Task material:
= = = =

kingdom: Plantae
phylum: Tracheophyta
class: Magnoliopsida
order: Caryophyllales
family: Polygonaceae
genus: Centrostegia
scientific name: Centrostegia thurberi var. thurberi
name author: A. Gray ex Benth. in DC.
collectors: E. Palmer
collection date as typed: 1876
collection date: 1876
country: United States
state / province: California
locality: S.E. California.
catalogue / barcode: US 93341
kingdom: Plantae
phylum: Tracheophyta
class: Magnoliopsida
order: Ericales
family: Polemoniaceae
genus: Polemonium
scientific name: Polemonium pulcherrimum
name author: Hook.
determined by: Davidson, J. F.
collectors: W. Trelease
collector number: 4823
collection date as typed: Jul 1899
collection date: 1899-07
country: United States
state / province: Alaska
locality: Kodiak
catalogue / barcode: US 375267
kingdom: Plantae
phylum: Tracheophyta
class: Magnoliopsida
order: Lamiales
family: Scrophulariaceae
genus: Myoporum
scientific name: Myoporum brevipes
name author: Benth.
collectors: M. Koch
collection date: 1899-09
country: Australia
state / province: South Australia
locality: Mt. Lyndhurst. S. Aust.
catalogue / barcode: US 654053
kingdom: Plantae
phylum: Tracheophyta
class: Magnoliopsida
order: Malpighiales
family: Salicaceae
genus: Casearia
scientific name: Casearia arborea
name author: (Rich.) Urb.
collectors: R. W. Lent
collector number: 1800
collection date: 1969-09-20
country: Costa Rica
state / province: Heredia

= = = =

Instructions to follow:
Could you arrange every line of the records above as a JSON list of strings, one string per line, with any blank lines left out?

Task answer:
[
  "kingdom: Plantae",
  "phylum: Tracheophyta",
  "class: Magnoliopsida",
  "order: Caryophyllales",
  "family: Polygonaceae",
  "genus: Centrostegia",
  "scientific name: Centrostegia thurberi var. thurberi",
  "name author: A. Gray ex Benth. in DC.",
  "collectors: E. Palmer",
  "collection date as typed: 1876",
  "collection date: 1876",
  "country: United States",
  "state / province: California",
  "locality: S.E. California.",
  "catalogue / barcode: US 93341",
  "kingdom: Plantae",
  "phylum: Tracheophyta",
  "class: Magnoliopsida",
  "order: Ericales",
  "family: Polemoniaceae",
  "genus: Polemonium",
  "scientific name: Polemonium pulcherrimum",
  "name author: Hook.",
  "determined by: Davidson, J. F.",
  "collectors: W. Trelease",
  "collector number: 4823",
  "collection date as typed: Jul 1899",
  "collection date: 1899-07",
  "country: United States",
  "state / province: Alaska",
  "locality: Kodiak",
  "catalogue / barcode: US 375267",
  "kingdom: Plantae",
  "phylum: Tracheophyta",
  "class: Magnoliopsida",
  "order: Lamiales",
  "family: Scrophulariaceae",
  "genus: Myoporum",
  "scientific name: Myoporum brevipes",
  "name author: Benth.",
  "collectors: M. Koch",
  "collection date: 1899-09",
  "country: Australia",
  "state / province: South Australia",
  "locality: Mt. Lyndhurst. S. Aust.",
  "catalogue / barcode: US 654053",
  "kingdom: Plantae",
  "phylum: Tracheophyta",
  "class: Magnoliopsida",
  "order: Malpighiales",
  "family: Salicaceae",
  "genus: Casearia",
  "scientific name: Casearia arborea",
  "name author: (Rich.) Urb.",
  "collectors: R. W. Lent",
  "collector number: 1800",
  "collection date: 1969-09-20",
  "country: Costa Rica",
  "state / province: Heredia"
]